Cross writing is the practice of writing longhand on a sheet of paper, then turning it over and writing page two - and then going back to page one, rotating the paper 90 degrees, and writing over it again to save paper.

There are several methods of cross writing. The writer can write directly on top of the original words; write in the margins; or write a second page between the lines of the first. The latter two methods are more legible, but offer less extra space.

While cross writing saved on the often high cost of paper, that was not its only purpose. In the early days of postal delivery, from sixteenth century England to the Pony Express, postage was often charged per page. This further raised the cost of a letter.
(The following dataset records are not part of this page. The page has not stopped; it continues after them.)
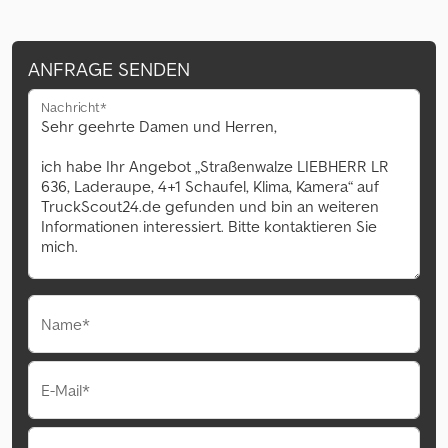
ANFRAGE SENDEN
Nachricht*
Name*
E-Mail*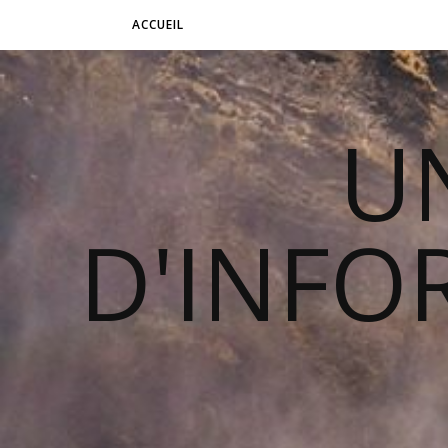
ACCUEIL
U
D'INFO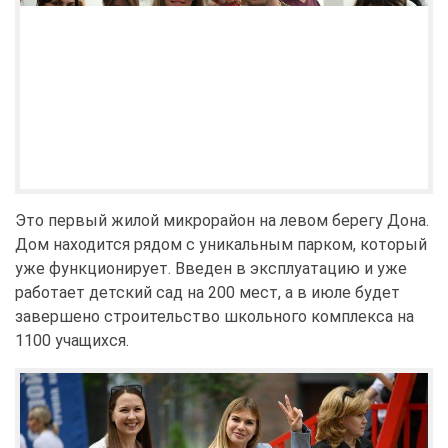
Это первый жилой микрорайон на левом берегу Дона.
Дом находится рядом с уникальным парком, который
уже функционирует. Введен в эксплуатацию и уже
работает детский сад на 200 мест, а в июле будет
завершено строительство школьного комплекса на
1100 учащихся.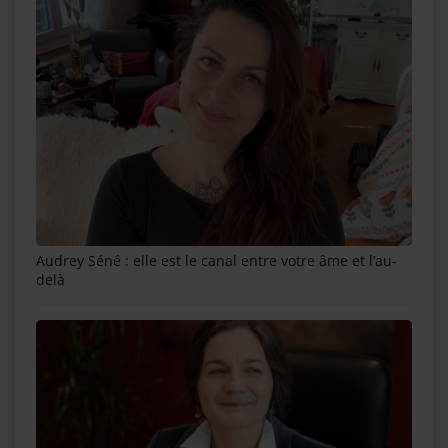
Audrey Séné : elle est le canal entre votre âme et l’au-
delà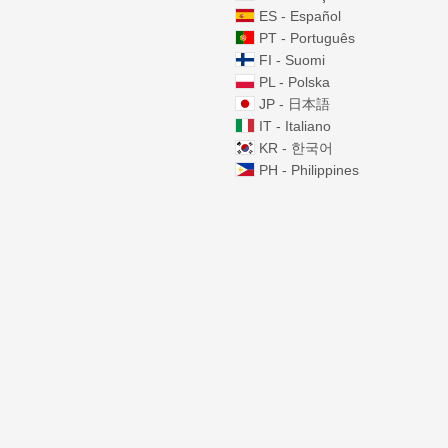
ES - Español
PT - Português
FI - Suomi
PL - Polska
JP - 日本語
IT - Italiano
KR - 한국어
PH - Philippines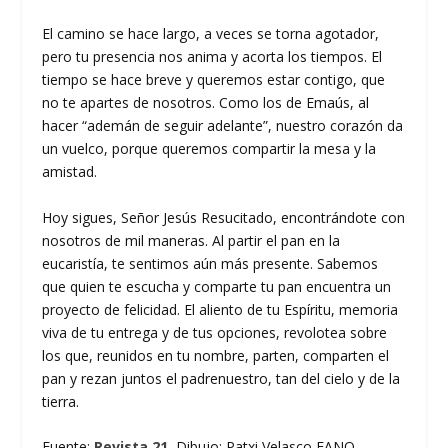
El camino se hace largo, a veces se torna agotador,
pero tu presencia nos anima y acorta los tiempos. El
tiempo se hace breve y queremos estar contigo, que
no te apartes de nosotros. Como los de Emaús, al
hacer “ademán de seguir adelante”, nuestro corazón da
un vuelco, porque queremos compartir la mesa y la
amistad.
Hoy sigues, Señor Jesús Resucitado, encontrándote con
nosotros de mil maneras. Al partir el pan en la
eucaristía, te sentimos aún más presente. Sabemos
que quien te escucha y comparte tu pan encuentra un
proyecto de felicidad. El aliento de tu Espíritu, memoria
viva de tu entrega y de tus opciones, revolotea sobre
los que, reunidos en tu nombre, parten, comparten el
pan y rezan juntos el padrenuestro, tan del cielo y de la
tierra.
Fuente:
Revista 21.
Dibujo: Patxi Velasco FANO –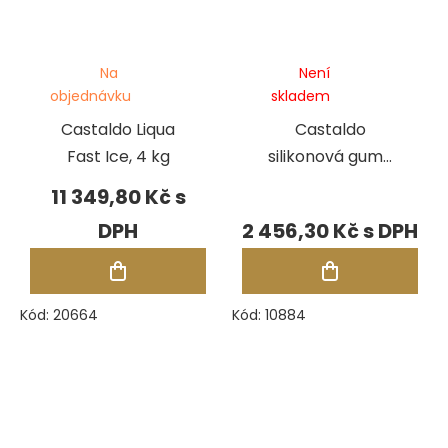
Na
Není
objednávku
skladem
Castaldo Liqua
Castaldo
Fast Ice, 4 kg
silikonová guma
Super High
11 349,80 Kč
Strength modrá,
2 456,30 Kč
pásky 2,27 kg
Kód:
20664
Kód:
10884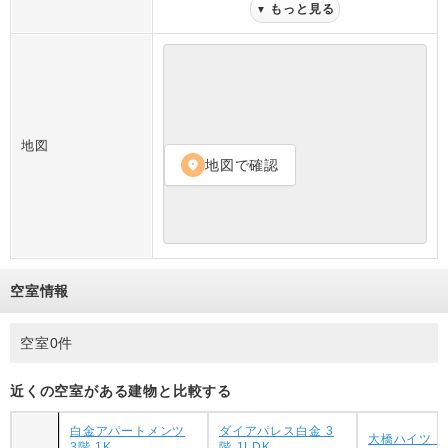
もっと見る
▼
地図
地図で確認
location_on
空室情報
空室0件
近くの空室がある建物と比較する
白金アパートメンツ
ダイアパレス白金 3
大橋ハイツ 4
3階 1K
階 1LDK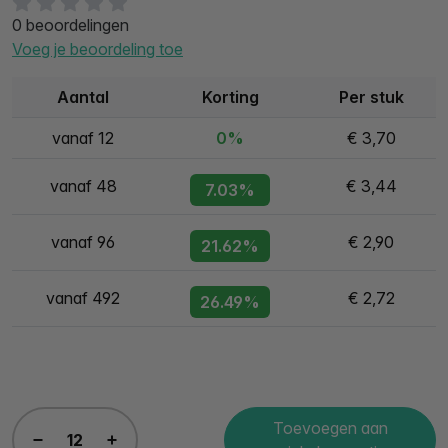
0 beoordelingen
Voeg je beoordeling toe
Aantal
Korting
Per stuk
vanaf 12
0%
€ 3,70
vanaf 48
€ 3,44
7.03%
vanaf 96
€ 2,90
21.62%
vanaf 492
€ 2,72
26.49%
Toevoegen aan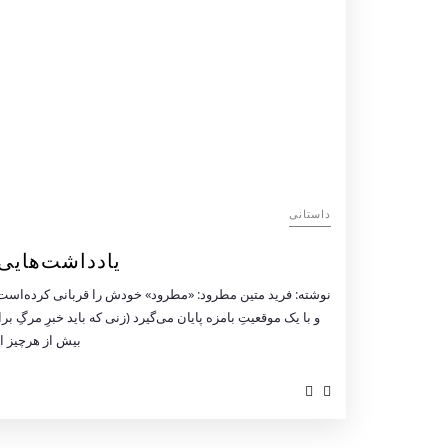
داستانی
یادداشت‌هایی 
نوشته: فرید متین مطرود: «مطرود» خودش را قربانی کرده‌است. 
و با یک موقعیتِ بامزه پایان می‌گیرد (زنی که باید خبرِ مرگِ 
بیش از هرچیز از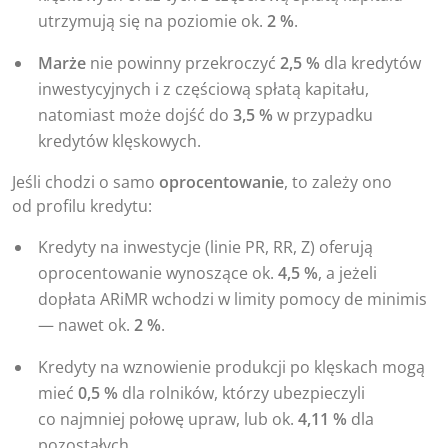
utrzymują się na poziomie ok.
2 %
.
Marże
nie powinny przekroczyć
2,5 %
dla kredytów
inwestycyjnych i z częściową spłatą kapitału,
natomiast może dojść do
3,5 %
w przypadku
kredytów klęskowych.
Jeśli chodzi o samo
oprocentowanie
, to zależy ono
od profilu kredytu:
Kredyty na inwestycje (linie PR, RR, Z) oferują
oprocentowanie wynoszące ok.
4,5 %
, a jeżeli
dopłata ARiMR wchodzi w limity pomocy de minimis
— nawet ok.
2 %
.
Kredyty na wznowienie produkcji po klęskach mogą
mieć
0,5 %
dla rolników, którzy ubezpieczyli
co najmniej połowę upraw, lub ok.
4,11 %
dla
pozostałych.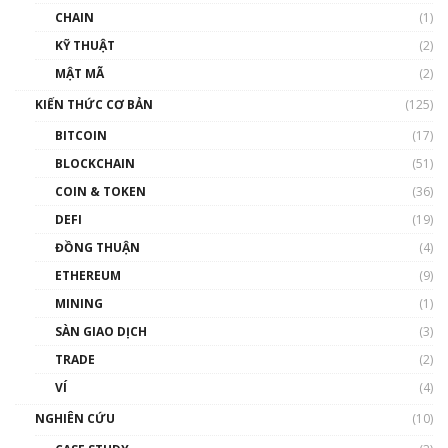
CHAIN
(1)
KỸ THUẬT
(2)
MẬT MÃ
(2)
KIẾN THỨC CƠ BẢN
(125)
BITCOIN
(17)
BLOCKCHAIN
(51)
COIN & TOKEN
(36)
DEFI
(19)
ĐỒNG THUẬN
(4)
ETHEREUM
(9)
MINING
(1)
SÀN GIAO DỊCH
(3)
TRADE
(2)
VÍ
(4)
NGHIÊN CỨU
(10)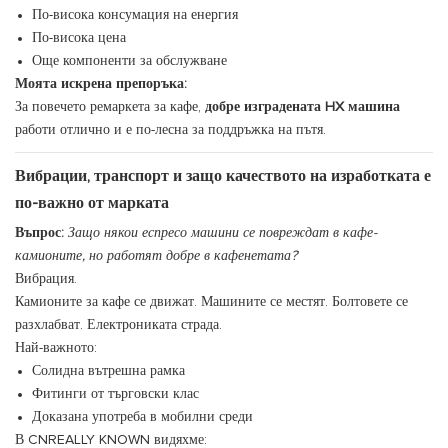
По-висока консумация на енергия
По-висока цена
Още компоненти за обслужване
Моята искрена препоръка:
За повечето ремаркета за кафе,
добре изградената HX машина
работи отлично и е по-лесна за поддръжка на пътя.
Вибрации, транспорт и защо качеството на изработката е
по-важно от марката
Въпрос:
Защо някои еспресо машини се повреждат в кафе-
камионите, но работят добре в кафенетата?
Вибрация.
Камионите за кафе се движат. Машините се местят. Болтовете се
разхлабват. Електрониката страда.
Най-важното:
Солидна вътрешна рамка
Фитинги от търговски клас
Доказана употреба в мобилни среди
В CNREALLY KNOWN видяхме:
Cross writing added some privacy to personal correspondence, because it took extra effort to read between (or through) the lines.

Sophronia Crosby's letters, which are scanned in at http://clio.fivecolleges.edu/mhc/banister/a/2, are an excellent example of cross written margins. The Papers of Philander Chase project, at http://www2.kenyon.edu/khistory/chase/exhibit/earlyknoxcounty/slide24.htm, has beautiful pictures of cross writing done fully.

Sometimes letters were even "re-crossed," which meant writing the third and fourth pages in crossed style and then going back to page one/three, turning it forty-five degrees, and cross writing over it again. This way six pages of writing could fit onto one sheet of writing paper. History 4U describes the problems that this causes researchers when six layers of ink have bled through a piece of paper already several centuries old, and even includes a picture of a document with three layers of cross writing at http://www.history4u.info/page18.html.

Although cross writing was a very common practice before the age of typing, it was not always a popular one. In Eight or Nine Wise Words About Letter Writing, Charles Dodgson wrote, "When you get to the end of a notesheet, and find you have more to say, take another piece of paper--a whole sheet, or a scrap, as the case may demand: but whatever you do, don’t cross! Remember the old proverb 'Cross-writing makes cross reading'. 'The old proverb?' you say, inquiringly. 'How old?' Well, not so very ancient, I must confess. In fact, I’m afraid I invented it while writing this paragraph!"